«…Дерево упало на гараж, сломало заднюю стенку и пробило крышу». Услышав странные слова, произнесенные женой, Павел снова вспомнил то чувство, от которого бежал в день своего несовершенного сватовства. Состояние призрачности, когда даже в теплую погоду странный холод проникал в тело и бродил внутри какое-то время, не оставляло. Озноб тыкался то под ребра, то в желудок, а то в яремную ямку, словно ища выхода, и так продолжалось до двери квартиры, за которой обычно Павлу легчало.

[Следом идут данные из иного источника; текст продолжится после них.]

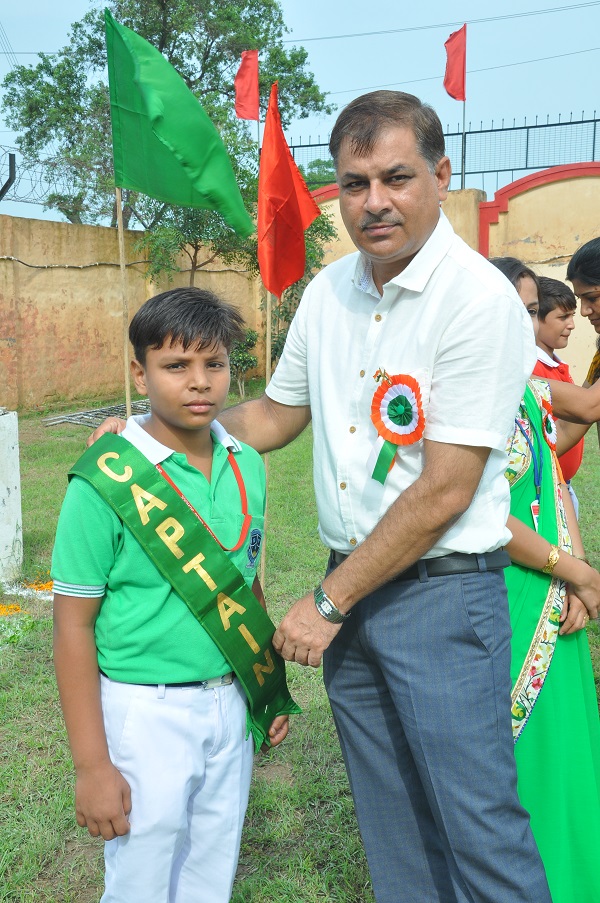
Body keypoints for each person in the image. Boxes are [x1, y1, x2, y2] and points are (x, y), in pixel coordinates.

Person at [89, 92, 600, 903]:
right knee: (395, 826)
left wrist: (328, 601)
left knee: (479, 830)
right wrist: (152, 436)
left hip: (439, 599)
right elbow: (273, 415)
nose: (374, 201)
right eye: (355, 183)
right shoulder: (330, 292)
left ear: (441, 175)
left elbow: (447, 488)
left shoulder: (477, 300)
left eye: (396, 177)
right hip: (355, 596)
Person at [52, 288, 295, 903]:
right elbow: (73, 626)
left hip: (230, 702)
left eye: (215, 364)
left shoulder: (246, 463)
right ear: (140, 374)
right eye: (176, 365)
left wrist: (266, 686)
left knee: (211, 875)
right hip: (145, 711)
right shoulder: (104, 480)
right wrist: (92, 766)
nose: (200, 382)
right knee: (141, 877)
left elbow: (244, 583)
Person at [490, 256, 600, 903]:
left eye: (531, 311)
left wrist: (579, 578)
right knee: (523, 760)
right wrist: (573, 570)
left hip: (555, 595)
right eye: (512, 309)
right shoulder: (456, 395)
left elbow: (554, 485)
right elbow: (481, 512)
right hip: (505, 594)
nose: (524, 323)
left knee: (568, 755)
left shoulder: (530, 390)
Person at [534, 275, 583, 514]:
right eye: (563, 317)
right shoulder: (534, 370)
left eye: (572, 316)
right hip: (545, 489)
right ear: (535, 319)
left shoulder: (555, 364)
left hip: (563, 484)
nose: (571, 324)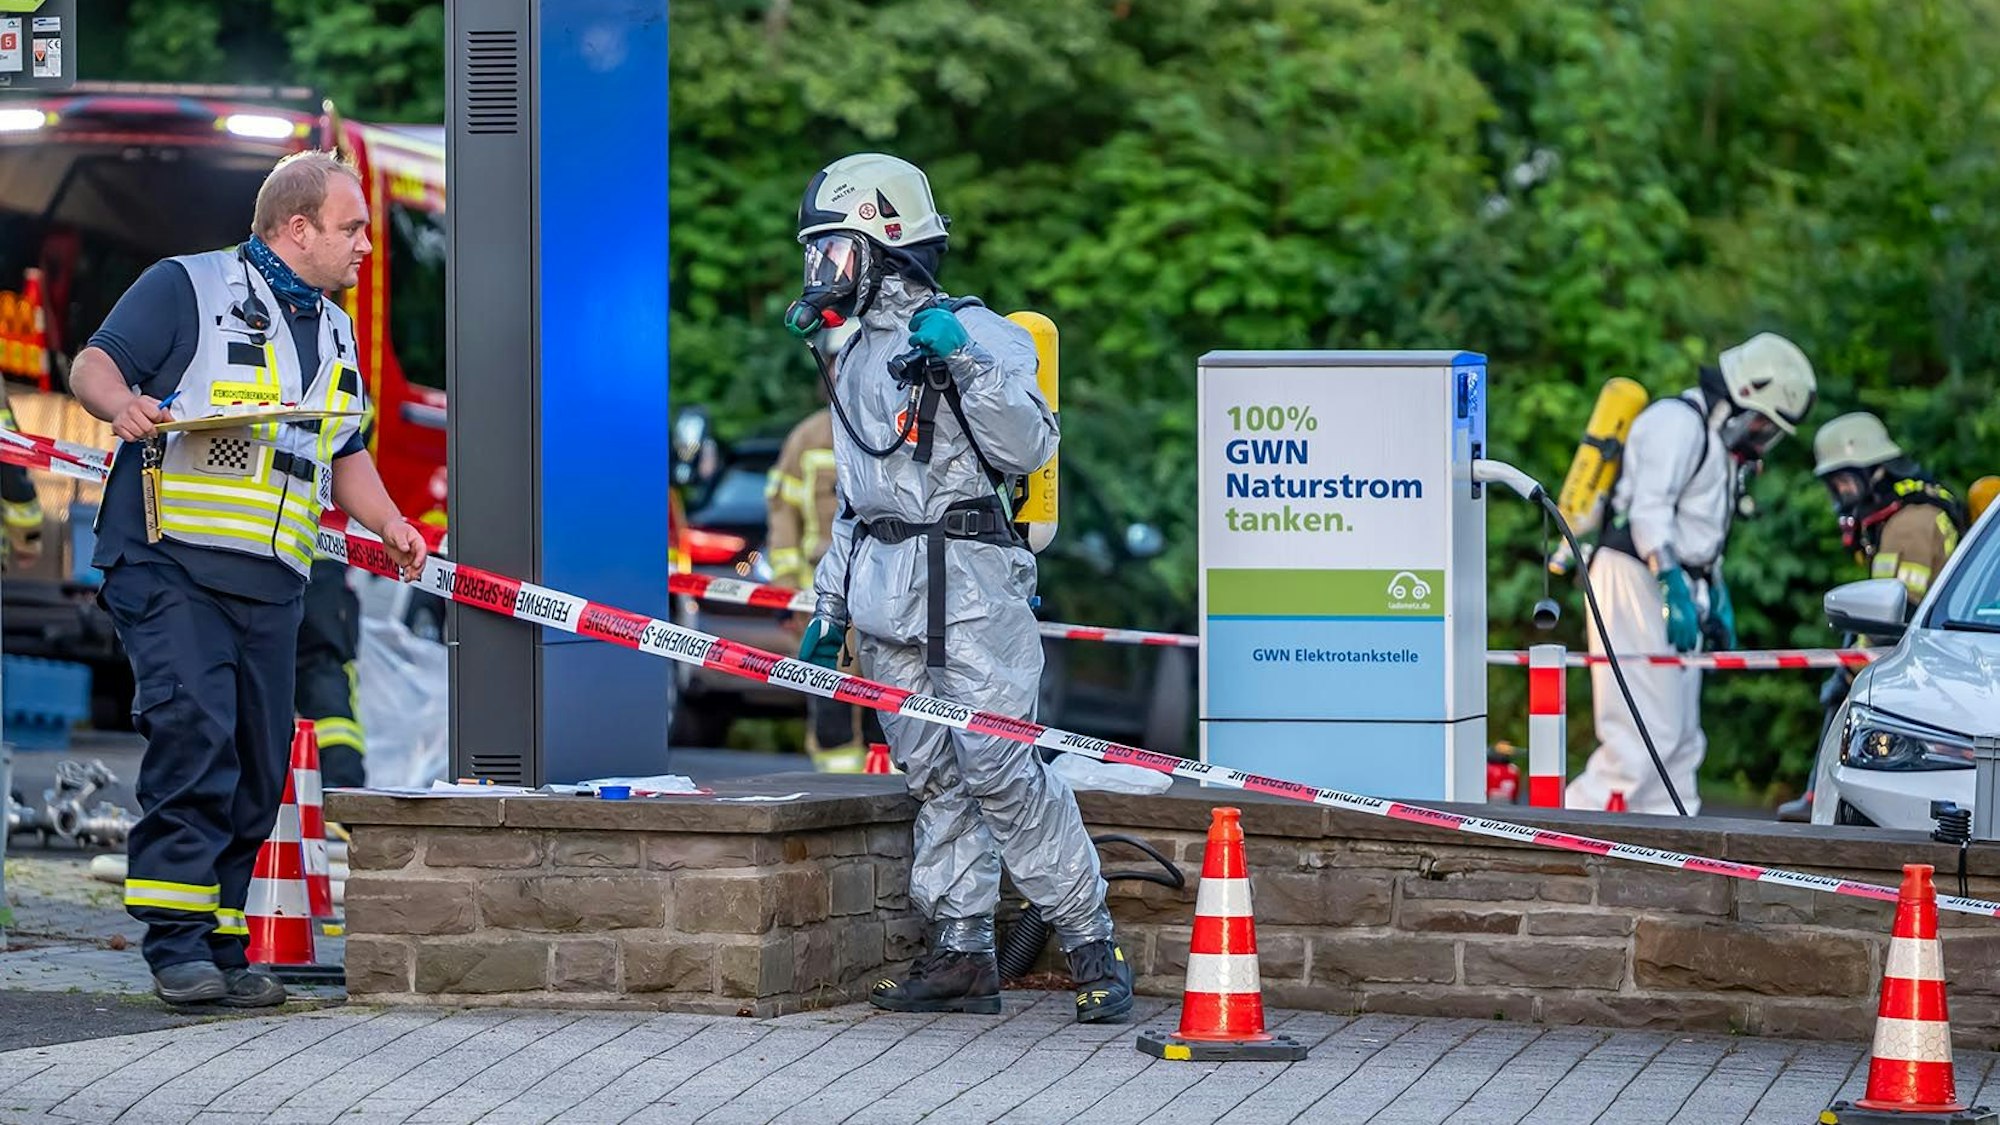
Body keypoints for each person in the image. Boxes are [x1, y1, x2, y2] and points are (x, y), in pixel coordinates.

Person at [68, 150, 428, 1006]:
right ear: (296, 228)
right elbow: (93, 362)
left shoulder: (336, 329)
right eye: (353, 228)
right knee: (197, 731)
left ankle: (224, 936)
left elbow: (346, 452)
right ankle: (175, 942)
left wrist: (389, 523)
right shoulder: (186, 285)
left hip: (273, 581)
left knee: (262, 762)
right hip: (170, 562)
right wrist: (119, 404)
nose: (366, 247)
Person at [786, 152, 1130, 1022]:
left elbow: (1028, 447)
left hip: (974, 588)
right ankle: (962, 953)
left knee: (1005, 771)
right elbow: (856, 505)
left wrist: (967, 359)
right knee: (934, 774)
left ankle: (1092, 941)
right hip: (886, 595)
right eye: (815, 255)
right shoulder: (852, 357)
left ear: (886, 245)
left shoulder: (981, 333)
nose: (820, 272)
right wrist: (828, 607)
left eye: (833, 251)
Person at [1567, 332, 1816, 815]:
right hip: (1635, 575)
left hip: (1676, 580)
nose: (1763, 437)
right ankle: (1560, 835)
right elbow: (1649, 512)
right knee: (1642, 734)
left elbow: (1700, 530)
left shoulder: (1717, 445)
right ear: (1745, 398)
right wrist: (1672, 585)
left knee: (1681, 740)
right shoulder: (1676, 423)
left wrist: (1713, 589)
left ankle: (1673, 847)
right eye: (1764, 424)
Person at [1775, 411, 1965, 822]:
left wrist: (1848, 674)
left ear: (1874, 472)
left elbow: (1890, 618)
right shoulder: (1913, 512)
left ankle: (1825, 804)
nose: (1841, 495)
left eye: (1843, 483)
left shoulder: (1907, 527)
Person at [767, 388, 875, 773]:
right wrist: (787, 588)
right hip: (823, 591)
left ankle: (888, 791)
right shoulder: (809, 438)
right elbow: (783, 515)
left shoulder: (895, 425)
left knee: (890, 701)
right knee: (832, 706)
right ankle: (839, 793)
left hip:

Дома мать накрыла на стол, оглядела угрюмого сына, шумно вздохнула и ушла в свою комнату. Павел поужинал, посидел, побродил, нигде не нашел себе места и отправился следом. Рассказал: Маша заговорила, только чего теперь ждать, вообще непонятно. Но, может, это всего лишь сон ей приснился и все обойдется?
Нина Дмитриевна успокоила сына, наверняка, мол, ничего страшного, это случайность, заговорила девочка, вот о чем надо радоваться, а не кликать беду. Потом, – Павел это хорошо запомнил, сказала, что Страхго со дня, когда с Машей произошло несчастье, ни разу не ел… Она уже беспокоиться начала, сдохнет пес, а Маша поправится и не простит. И как раз сегодня, – это знак, Паша, добрый знак, – он впервые поел! Поэтому все непременно кончится хорошо!
В этот день Павел повысил голос, что в семье случалось не часто. Ему не хватало только, чтобы вслед за женой еще и мать возвела эту собаку в непонятно какое звание. Он, видите ли, поел, и это хороший знак! Лучше бы мать продолжала молчать, как это делала в его детстве, а то нахваталась всякой ерунды и теперь вещает о знаках и знамениях с умным видом! Да и кому бы говорила, а то ему, а он терпеть не мог всякого непрофессионализма. И ведь сама педагог, но ведь ничем не лучше бабок у подъезда, а собаку эту вообще бы не видеть никогда!
Павла мысленно понесло, потому что жена советовалась с псом, как с оракулом. Задаст вопрос, посидит молча перед звериной, а потом глаголет всякую всячину, явно надерганную из низкопробных эзотерических книг. И еще смертельно обижается, если Павел протестует: как он может ей не доверять?
– Да вы совсем спятили что ли, с этим псом, слышать не хочу о нем ничего! А ты проваливай вон отсюда! – заорал он по очереди на обоих.
Страхго не двинулся с места, даже не дрогнул своими лысыми веками, Нина Дмитриевна закрыла лицо руками, всхлипнула: «Нет, как ты можешь?» и наверное ушла плакать, потому что при сыне себе этого никогда не позволяла, а Павел еще около получаса метался по квартире, испытывая попеременно два желания: то постыдное – задать собаке какой-нибудь вопрос, а то логичное и вполне им оправданное – пнуть ее ногой в брюхо.
В глубине души он был ужасно уязвлен. Ведь ему даже в голову не пришло, что Страхго все эти дни не ел, а если бы и пришло, он эту мысль отбросил бы как бредовую. Утешало одно: кормежкой собаки он обычно не занимался.
На следующий день попасть в больницу Павлу не удалось, на фирму нагрянула проверка, и, хотя он был об этом предупрежден, пришлось задержаться.
Когда же он наконец вернулся домой, оказалось, что загнать машину в «ракушку» не удастся. Чей-то канареечный «Гетц» перегородил въезд, причем сделал это без всяких видимых оснований: сдвинься он чуть правее, обоим вполне хватило бы места.
«Как пить дать, хозяйка – женщина», – не обнаружив логики, удрученно рассудил Павел и поставил свою машину в конце съезда с малой дорожки на основную.
Утром он нашел гараж продавленным. Его раскурочил старый тополь, сваленный ночью ураганным ветром. При этом «перст судьбы» – «Гетц» не пострадал, а стоял, укрытый, как шляпой, тонкими ветвями верхушки упавшего дерева и выглядел кокетливо и слегка придурковато.